Manaus (AM) — O governador Roberto Cidade anunciou, nesta quinta-feira (11), a decretação do Estado de Emergência Climática e Ambiental em caráter preventivo no Amazonas. Válida por 180 dias, a medida, formalizada pelo Decreto nº 54.274, tem como objetivo antecipar as ações de resposta para mitigar os impactos sociais, ambientais e econômicos provocados pelo fenômeno El Niño, que ameaça trazer uma estiagem severa semelhante à crise histórica registrada em 2023.
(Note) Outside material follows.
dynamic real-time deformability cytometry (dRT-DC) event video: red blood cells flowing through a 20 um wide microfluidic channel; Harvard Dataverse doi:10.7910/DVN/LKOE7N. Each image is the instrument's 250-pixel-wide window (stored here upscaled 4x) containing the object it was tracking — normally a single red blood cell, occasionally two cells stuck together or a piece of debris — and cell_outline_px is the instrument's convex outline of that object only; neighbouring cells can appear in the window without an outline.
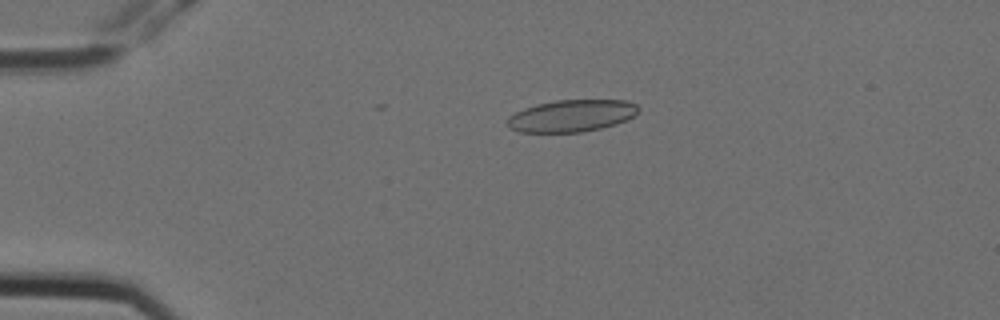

Durante o anúncio oficial, o governador ressaltou que a decretação antecipada serve para estabelecer um planejamento rigoroso junto aos órgãos de controle e abrir canais de diálogo com o Governo Federal. Cidade enfatizou, de forma direta, que o decreto não será utilizado para a realização de contratações emergenciais ou compras sem licitação.
“A gente precisa se preparar para os efeitos climáticos que vão vir. De acordo com as informações meteorológicas, nossa estiagem este ano será parecida com a de 2023. Quero deixar bem claro que, com esse decreto, nós não iremos fazer nenhum tipo de contratação emergencial. Precisamos do apoio do Governo Federal para iniciar os trabalhos de dragagem e garantir que o estado não fique sem insumos”, declarou Roberto Cidade.
Alerta na saúde, fumaça e combate a incêndios
A decisão do governo baseia-se em relatórios do Centro de Monitoramento e Alerta da Defesa Civil do Amazonas (Cemoa) e órgãos internacionais. Sob a coordenação da Defesa Civil, os municípios já começaram a atualizar seus planos de contingência. Paralelamente, o Corpo de Bombeiros Militar do Amazonas (CBMAM) colocará em prática uma estrutura ampliada: a corporação mais que dobrou o número de bases permanentes no interior nos últimos meses, saltando de 11 para 24 cidades atendidas, com um efetivo que passou a contar com 1.537 servidores.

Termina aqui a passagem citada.